On February 1, 1901, William W. Whittredge, being then the sole succeeding trustee under said will, filed this suit for instructions. On April 22 he was summoned to appear as party defendant in the case of Dibble v. Sweetser in the United States district court. He accepted service and appeared by counsel June 12, 1901. July 1, 1901, Hammond filed a petition in said case to be made a party. In the petition, he alleged, among other things, that the assignees were not entitled to Sweetser’s interest as against him as assignee of the Florence Machine Company -- among other reasons, because such rights as said assignees had, if any, were barred by the statute of limitations. Rev.Stat. § 5057. Whittredge, trustee, also filed an answer, alleging the pendency of the suit in equity No. 386, brought by the Florence Machine Company, and that his predecessor had been made a party therein, and also alleging that he, Whittredge, had filed his suit for instructions, and also that the right of action of the assignees was barred by the limitations of law.

On February 10, 1904 (the said assignees Dowse and Kyle having disputed the right of said John C. Hammond to be subrogated to the rights of the Florence Machine Company as to the claims proved by said company against the estate in bankruptcy of said Sweetser in 1878, and having petitioned to have said claims expunged), the United States district court made a decree in favor of said Hammond.

The decree has since been affirmed by the United States circuit court of appeals. Dowse v. Hammond, 130 F. 103.

The suit in equity in the United States district court, brought by the assignees of Sweetser in the first bankruptcy, has been continued from time to time at the request of the assignees, who have appeared for that purpose at the callings of the docket to await the termination of the life interests in the trust fund.

As already stated, no hearing has been had either upon the said demurrers or upon the merits.

That part of the trust fund held by Whittredge, as trustee, which is the subject matter of this suit, consists of property worth about $18,000.

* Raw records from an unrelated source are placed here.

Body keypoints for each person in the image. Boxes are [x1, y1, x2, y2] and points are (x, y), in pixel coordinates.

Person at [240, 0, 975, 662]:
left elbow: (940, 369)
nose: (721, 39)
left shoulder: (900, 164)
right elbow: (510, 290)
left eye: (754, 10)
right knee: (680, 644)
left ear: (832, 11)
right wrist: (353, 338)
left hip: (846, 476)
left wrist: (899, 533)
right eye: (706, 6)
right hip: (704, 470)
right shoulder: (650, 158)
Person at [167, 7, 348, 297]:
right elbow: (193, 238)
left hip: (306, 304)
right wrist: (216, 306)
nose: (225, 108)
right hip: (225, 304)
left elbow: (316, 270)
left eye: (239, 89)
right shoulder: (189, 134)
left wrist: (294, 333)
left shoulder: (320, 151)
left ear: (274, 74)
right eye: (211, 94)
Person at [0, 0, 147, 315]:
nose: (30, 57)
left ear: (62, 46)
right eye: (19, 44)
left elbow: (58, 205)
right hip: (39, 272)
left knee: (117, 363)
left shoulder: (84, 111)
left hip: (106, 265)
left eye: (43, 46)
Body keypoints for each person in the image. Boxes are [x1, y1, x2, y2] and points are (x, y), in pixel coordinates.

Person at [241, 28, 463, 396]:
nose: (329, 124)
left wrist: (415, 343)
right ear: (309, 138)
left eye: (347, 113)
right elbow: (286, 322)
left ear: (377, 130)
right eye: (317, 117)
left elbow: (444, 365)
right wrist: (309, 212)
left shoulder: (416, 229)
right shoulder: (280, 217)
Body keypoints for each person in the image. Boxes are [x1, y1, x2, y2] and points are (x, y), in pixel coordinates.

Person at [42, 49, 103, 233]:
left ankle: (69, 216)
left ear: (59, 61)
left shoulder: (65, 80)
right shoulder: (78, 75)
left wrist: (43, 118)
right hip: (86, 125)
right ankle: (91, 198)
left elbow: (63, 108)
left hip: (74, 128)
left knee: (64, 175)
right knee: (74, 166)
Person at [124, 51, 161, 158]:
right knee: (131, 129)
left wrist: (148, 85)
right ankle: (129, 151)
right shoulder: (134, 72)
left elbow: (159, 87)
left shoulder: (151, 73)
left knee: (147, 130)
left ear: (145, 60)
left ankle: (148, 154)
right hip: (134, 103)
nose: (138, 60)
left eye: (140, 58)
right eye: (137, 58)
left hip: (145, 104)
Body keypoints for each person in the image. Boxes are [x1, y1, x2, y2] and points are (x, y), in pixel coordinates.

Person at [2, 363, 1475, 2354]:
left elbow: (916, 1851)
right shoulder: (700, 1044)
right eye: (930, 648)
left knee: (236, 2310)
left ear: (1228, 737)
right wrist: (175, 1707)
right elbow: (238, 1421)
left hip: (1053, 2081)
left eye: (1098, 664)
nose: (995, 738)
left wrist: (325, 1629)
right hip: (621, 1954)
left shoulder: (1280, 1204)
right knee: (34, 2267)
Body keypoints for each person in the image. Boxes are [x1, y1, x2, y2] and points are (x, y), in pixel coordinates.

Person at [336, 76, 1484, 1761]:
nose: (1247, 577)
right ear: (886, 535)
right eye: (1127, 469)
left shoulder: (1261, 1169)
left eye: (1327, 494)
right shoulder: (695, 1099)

The Supreme Judicial Court decreed that Sweetser’s interest in the fund passed to his assignees in bankruptcy. 189 Mass. 45. And it was decreed that Hammond, as assignee of the Florence Machine Company and as assignee of the Monitor Oil Stove Company, had "no rights in said equitable interest either by reason of the provisions of the United States Revised Statutes § 5057 or otherwise."